Provided data >>
______

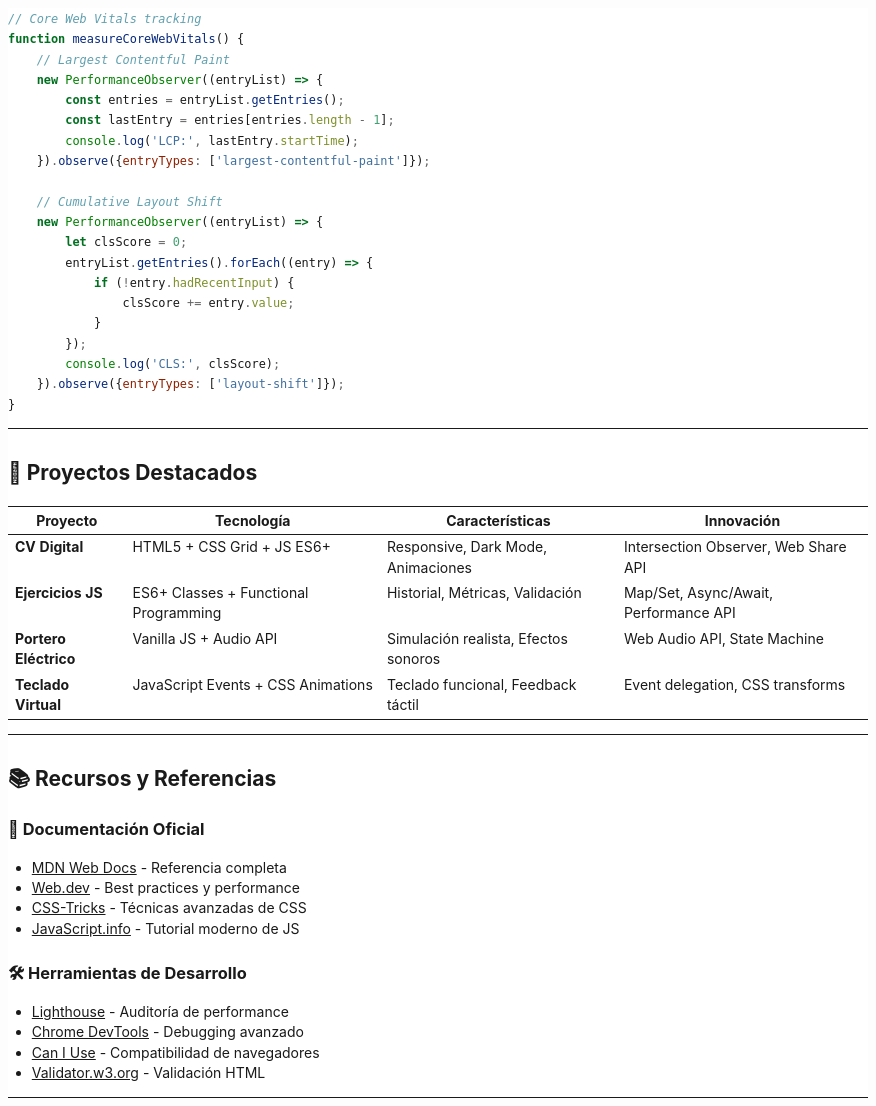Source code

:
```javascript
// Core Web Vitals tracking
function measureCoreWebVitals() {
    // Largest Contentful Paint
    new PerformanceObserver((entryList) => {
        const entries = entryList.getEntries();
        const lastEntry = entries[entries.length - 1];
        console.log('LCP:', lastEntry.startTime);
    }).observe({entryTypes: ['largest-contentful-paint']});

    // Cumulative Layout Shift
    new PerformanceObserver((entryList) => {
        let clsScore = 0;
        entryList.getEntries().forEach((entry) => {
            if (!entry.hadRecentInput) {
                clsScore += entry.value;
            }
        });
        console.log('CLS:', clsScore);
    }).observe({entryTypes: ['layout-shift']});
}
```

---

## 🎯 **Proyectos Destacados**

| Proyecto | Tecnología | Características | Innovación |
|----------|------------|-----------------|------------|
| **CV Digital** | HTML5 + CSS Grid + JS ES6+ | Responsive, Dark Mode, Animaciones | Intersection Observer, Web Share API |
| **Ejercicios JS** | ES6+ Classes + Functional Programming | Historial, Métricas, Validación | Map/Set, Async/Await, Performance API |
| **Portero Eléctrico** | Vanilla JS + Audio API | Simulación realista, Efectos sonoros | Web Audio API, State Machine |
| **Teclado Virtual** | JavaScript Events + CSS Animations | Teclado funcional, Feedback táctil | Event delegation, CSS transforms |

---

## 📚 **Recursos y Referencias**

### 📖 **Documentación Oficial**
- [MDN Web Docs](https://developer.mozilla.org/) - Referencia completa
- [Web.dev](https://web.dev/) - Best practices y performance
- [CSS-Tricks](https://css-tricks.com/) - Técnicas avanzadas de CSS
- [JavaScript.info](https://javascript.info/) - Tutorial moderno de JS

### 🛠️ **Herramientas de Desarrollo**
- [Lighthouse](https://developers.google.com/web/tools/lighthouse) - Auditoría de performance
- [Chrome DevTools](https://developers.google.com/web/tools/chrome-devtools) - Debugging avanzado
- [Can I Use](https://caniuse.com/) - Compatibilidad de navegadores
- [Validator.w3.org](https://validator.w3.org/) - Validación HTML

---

______

Exercise description >>
Write out exactly the lines above from the line with "Características | Innovación |" through the line with "- [JavaScript.info](https://javascript.info/) - Tutorial", both of them included, and leave out all other lines.

Exercise result >>
| Proyecto | Tecnología | Características | Innovación |
|----------|------------|-----------------|------------|
| **CV Digital** | HTML5 + CSS Grid + JS ES6+ | Responsive, Dark Mode, Animaciones | Intersection Observer, Web Share API |
| **Ejercicios JS** | ES6+ Classes + Functional Programming | Historial, Métricas, Validación | Map/Set, Async/Await, Performance API |
| **Portero Eléctrico** | Vanilla JS + Audio API | Simulación realista, Efectos sonoros | Web Audio API, State Machine |
| **Teclado Virtual** | JavaScript Events + CSS Animations | Teclado funcional, Feedback táctil | Event delegation, CSS transforms |

---

## 📚 **Recursos y Referencias**

### 📖 **Documentación Oficial**
- [MDN Web Docs](https://developer.mozilla.org/) - Referencia completa
- [Web.dev](https://web.dev/) - Best practices y performance
- [CSS-Tricks](https://css-tricks.com/) - Técnicas avanzadas de CSS
- [JavaScript.info](https://javascript.info/) - Tutorial moderno de JS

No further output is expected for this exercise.